News broke late Tuesday that Russian hackers have acquired over one billion username and password combinations, the largest known collection of stolen Internet credentials. It’s a massive number, when you consider that there are 2.9 billion Internet users in the world, and it’s highly likely that many of us have at least one affected account.
How many people have been affected?
It’s difficult to say. We know that a total of 1.2 billion unique username and passwords were stolen, but that doesn’t mean that 1.2 billion people were affected—that’s because many people may have each had multiple account credentials stolen.
We also know that the stolen credentials were linked to over 540 million email addresses, which might be a better measure of the number of people affected. However, some people use fake email addresses, and some email addresses may be out of service. So there’s still a fair amount of uncertainty in the number of people who may have an account or two that are hackable.
But the sheer number of credentials could open the door to many more attacks. And 1.2 billion accounts isn’t a number to sneeze at. It means 1.2 billion internet users’ accounts could theoretically be accessed by a hacker at any time.
Who stole all these usernames and passwords?
The group responsible is a crime ring based in a small city in south central Russia, the region between Kazakhstan and Mongolia, according to a New York Times report. The men who did the stealing are in their 20s, know each other personally (not just online) and there are fewer than a dozen of them. Security experts have dubbed the group “CyberVor,” with “vor” meaning “thief” in Russian.
Who finally figured out this was happening?
A cybersecurity firm called Hold Security discovered the hack. The company has a good track record discovering big data breaches, identifying a large data breach at Adobe Systems in October 2013, and tracking the Target breach in December.
How did the Russian hackers manage to get this much private information?
The hackers used networks of infected computers (known as a botnet) that had a computer virus to scour the Internet for vulnerable websites. Whenever a user on an infected computer visited a website, the computer tested the website to see if it was susceptible to hacking. If it was, the criminals flagged the website, and returned later with a hack called an SQL injection, which reproduces the website’s database contents.
“The botnet conducted possibly the largest security audit ever,” said Hold Security in its blog post.
Will you know if your passwords have been stolen?
There’s a good chance you won’t know if your passwords were taken as part of this heist. If you discover that someone has logged into your account, that’s not a good sign, but it’s unlikely that’d happen.
What are the hackers doing with the passwords?

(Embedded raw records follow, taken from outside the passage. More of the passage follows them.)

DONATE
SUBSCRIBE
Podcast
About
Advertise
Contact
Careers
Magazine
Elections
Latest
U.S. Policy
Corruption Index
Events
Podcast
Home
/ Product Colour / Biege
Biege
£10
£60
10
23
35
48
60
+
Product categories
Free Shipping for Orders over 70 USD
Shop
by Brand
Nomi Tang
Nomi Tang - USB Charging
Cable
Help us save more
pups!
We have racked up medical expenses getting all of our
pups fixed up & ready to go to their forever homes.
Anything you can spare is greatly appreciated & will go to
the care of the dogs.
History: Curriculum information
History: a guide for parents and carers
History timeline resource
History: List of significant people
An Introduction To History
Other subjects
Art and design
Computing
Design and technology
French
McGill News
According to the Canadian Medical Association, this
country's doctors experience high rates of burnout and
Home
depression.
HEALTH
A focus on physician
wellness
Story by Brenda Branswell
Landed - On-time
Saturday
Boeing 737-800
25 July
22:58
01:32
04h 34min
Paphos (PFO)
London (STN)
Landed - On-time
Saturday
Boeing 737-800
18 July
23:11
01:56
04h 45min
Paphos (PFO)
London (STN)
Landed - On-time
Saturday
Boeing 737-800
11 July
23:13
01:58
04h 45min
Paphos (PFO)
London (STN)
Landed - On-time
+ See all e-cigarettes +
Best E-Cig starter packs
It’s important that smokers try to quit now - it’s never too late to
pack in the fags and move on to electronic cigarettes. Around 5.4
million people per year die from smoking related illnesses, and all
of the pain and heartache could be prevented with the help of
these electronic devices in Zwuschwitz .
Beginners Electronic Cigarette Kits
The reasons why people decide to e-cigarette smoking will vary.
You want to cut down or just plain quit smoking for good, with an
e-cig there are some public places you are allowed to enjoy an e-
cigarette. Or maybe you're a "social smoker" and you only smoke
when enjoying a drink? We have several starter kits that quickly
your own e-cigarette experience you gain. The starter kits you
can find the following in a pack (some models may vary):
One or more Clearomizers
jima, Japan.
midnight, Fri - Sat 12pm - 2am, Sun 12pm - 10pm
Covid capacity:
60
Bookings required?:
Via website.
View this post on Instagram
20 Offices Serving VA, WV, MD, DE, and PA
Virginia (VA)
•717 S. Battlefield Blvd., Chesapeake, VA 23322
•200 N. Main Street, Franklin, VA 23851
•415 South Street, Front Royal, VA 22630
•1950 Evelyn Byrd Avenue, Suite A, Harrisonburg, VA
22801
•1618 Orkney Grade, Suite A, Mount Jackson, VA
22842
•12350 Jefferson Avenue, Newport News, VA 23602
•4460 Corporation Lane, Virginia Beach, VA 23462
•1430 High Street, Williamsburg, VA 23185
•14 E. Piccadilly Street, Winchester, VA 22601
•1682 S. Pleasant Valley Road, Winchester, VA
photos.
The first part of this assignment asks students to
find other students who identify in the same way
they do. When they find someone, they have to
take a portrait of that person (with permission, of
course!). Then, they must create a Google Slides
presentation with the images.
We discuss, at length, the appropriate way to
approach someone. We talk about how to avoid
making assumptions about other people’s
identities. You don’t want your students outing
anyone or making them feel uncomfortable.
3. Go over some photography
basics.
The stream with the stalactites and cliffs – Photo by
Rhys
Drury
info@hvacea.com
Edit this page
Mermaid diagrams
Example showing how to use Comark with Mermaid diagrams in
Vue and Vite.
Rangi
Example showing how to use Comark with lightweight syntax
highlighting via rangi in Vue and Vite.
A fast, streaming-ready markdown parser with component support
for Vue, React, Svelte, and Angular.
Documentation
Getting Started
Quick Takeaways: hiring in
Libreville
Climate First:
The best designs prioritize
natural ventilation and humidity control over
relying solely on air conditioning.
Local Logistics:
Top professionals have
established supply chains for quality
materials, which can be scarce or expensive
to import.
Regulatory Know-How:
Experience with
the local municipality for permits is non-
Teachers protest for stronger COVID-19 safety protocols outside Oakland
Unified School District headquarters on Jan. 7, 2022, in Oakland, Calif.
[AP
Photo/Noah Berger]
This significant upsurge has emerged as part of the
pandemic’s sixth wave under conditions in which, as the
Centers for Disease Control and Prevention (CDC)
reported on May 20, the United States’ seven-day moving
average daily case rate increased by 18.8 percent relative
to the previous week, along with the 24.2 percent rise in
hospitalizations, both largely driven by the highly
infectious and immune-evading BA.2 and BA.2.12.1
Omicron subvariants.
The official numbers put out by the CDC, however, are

As of now, the criminals have not sold many of the records online, and instead are giving the information to third parties to send spam on social networks like Twitter. They’re then collecting fees for their work. So far, it doesn’t appear to be a complete disaster for Internet users, but it leaves a lot of people very vulnerable.
What should you do now?
It’s probably a good idea to change your password now. And if you use the same passwords for multiple websites—don’t. Reusing passwords is not a good idea because it makes it that much easier for hackers to get into many of your accounts and access key information like your credit card data. Security experts recommend regularly changing your passwords anyway.
“Individuals should get in the habit of changing their passwords, sort of like doing taxes,” said Carl Herberger, vice president of the security firm Radware. “Time decays any security measure you have in place.”